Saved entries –
....
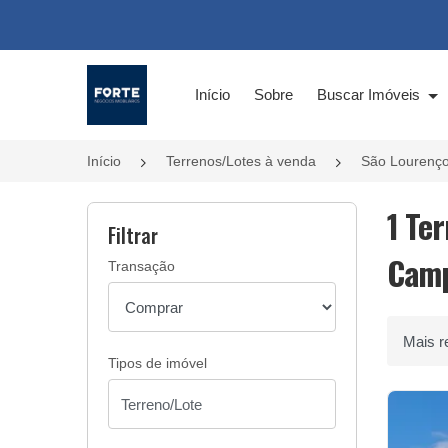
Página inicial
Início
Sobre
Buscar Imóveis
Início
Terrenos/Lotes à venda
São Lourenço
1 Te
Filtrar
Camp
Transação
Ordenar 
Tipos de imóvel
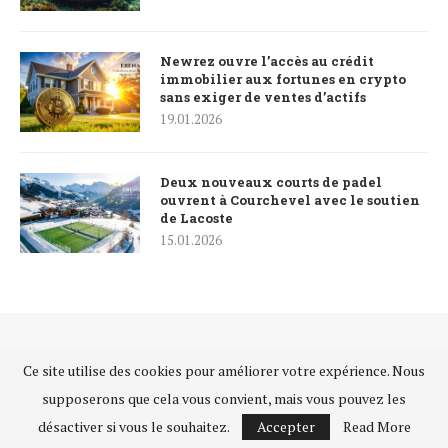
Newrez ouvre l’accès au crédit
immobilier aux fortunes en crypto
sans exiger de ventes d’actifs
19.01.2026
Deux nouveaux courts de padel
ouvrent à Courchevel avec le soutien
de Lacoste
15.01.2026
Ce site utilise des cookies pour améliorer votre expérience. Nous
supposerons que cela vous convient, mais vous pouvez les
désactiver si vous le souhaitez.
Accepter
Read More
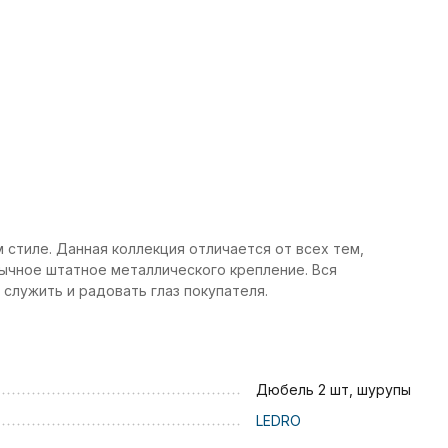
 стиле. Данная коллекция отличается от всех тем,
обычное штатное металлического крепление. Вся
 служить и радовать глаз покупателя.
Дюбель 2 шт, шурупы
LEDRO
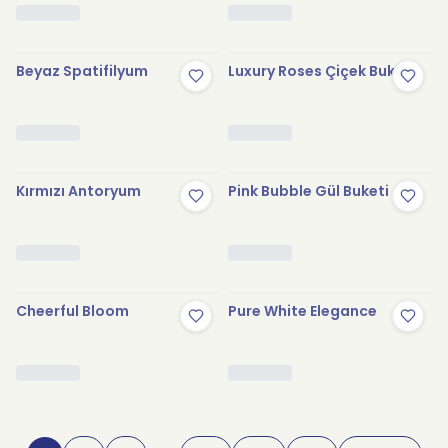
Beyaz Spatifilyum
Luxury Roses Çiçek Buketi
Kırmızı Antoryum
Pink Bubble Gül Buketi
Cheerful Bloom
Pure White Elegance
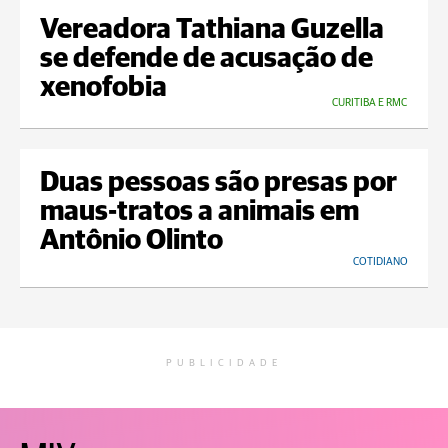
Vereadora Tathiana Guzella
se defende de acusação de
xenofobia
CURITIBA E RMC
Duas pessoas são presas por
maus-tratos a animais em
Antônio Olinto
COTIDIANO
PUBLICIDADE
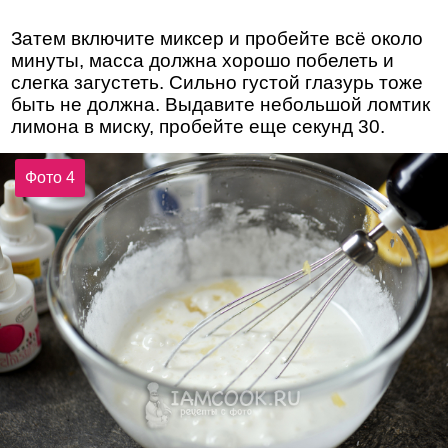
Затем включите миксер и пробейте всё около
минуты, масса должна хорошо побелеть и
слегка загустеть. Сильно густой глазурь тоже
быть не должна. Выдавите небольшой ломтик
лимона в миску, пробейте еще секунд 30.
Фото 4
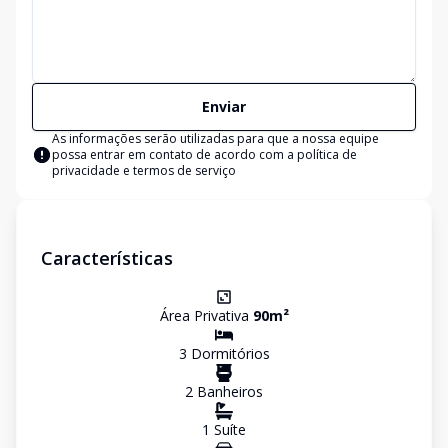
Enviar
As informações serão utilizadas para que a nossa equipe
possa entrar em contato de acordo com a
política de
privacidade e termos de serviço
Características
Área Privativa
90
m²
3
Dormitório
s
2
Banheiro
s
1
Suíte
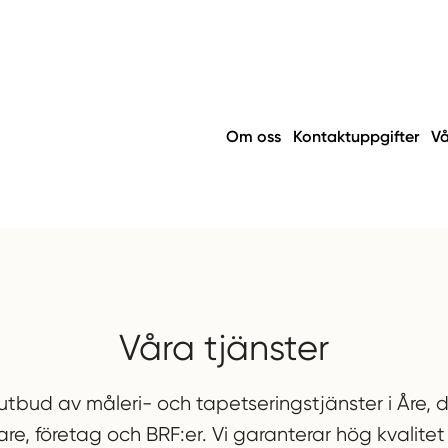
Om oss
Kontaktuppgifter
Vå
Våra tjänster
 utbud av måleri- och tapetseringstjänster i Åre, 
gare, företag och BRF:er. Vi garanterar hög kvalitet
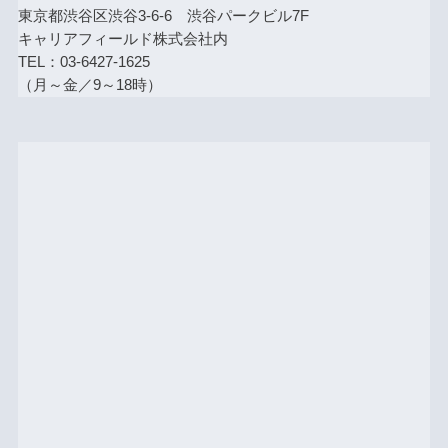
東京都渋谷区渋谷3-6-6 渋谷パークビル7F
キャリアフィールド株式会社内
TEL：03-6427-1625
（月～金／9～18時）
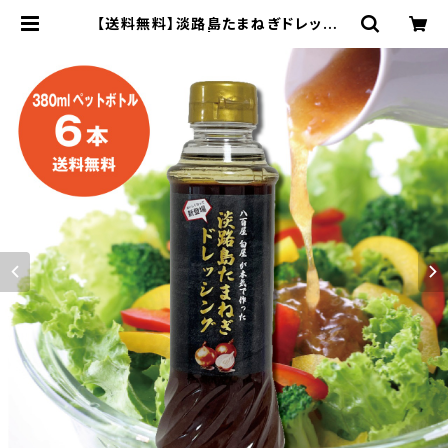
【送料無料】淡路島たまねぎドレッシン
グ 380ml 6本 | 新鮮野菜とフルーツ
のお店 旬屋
....
Assignment –
Exact repeats of the lines from the first one in the data through the line containing "gare, företag och" make up the answer. Pictures do not.

Task answer –
Página inicial
Início
Sobre
Buscar Imóveis
Início
Terrenos/Lotes à venda
São Lourenço
1 Te
Filtrar
Camp
Transação
Ordenar 
Tipos de imóvel
Newrez ouvre l’accès au crédit
immobilier aux fortunes en crypto
sans exiger de ventes d’actifs
19.01.2026
Deux nouveaux courts de padel
ouvrent à Courchevel avec le soutien
de Lacoste
15.01.2026
Ce site utilise des cookies pour améliorer votre expérience. Nous
supposerons que cela vous convient, mais vous pouvez les
désactiver si vous le souhaitez.
Accepter
Read More
 стиле. Данная коллекция отличается от всех тем,
обычное штатное металлического крепление. Вся
 служить и радовать глаз покупателя.
Дюбель 2 шт, шурупы
LEDRO
Beyaz Spatifilyum
Luxury Roses Çiçek Buketi
Kırmızı Antoryum
Pink Bubble Gül Buketi
Cheerful Bloom
Pure White Elegance
Vereadora Tathiana Guzella
se defende de acusação de
xenofobia
CURITIBA E RMC
Duas pessoas são presas por
maus-tratos a animais em
Antônio Olinto
COTIDIANO
PUBLICIDADE
Затем включите миксер и пробейте всё около
минуты, масса должна хорошо побелеть и
слегка загустеть. Сильно густой глазурь тоже
быть не должна. Выдавите небольшой ломтик
лимона в миску, пробейте еще секунд 30.
Фото 4
Enviar
As informações serão utilizadas para que a nossa equipe
possa entrar em contato de acordo com a
política de
privacidade e termos de serviço
Características
Área Privativa
90
m²
3
Dormitório
s
2
Banheiro
s
1
Suíte
Om oss
Kontaktuppgifter
Vå
Våra tjänster
 utbud av måleri- och tapetseringstjänster i Åre, 
gare, företag och BRF:er. Vi garanterar hög kvalitet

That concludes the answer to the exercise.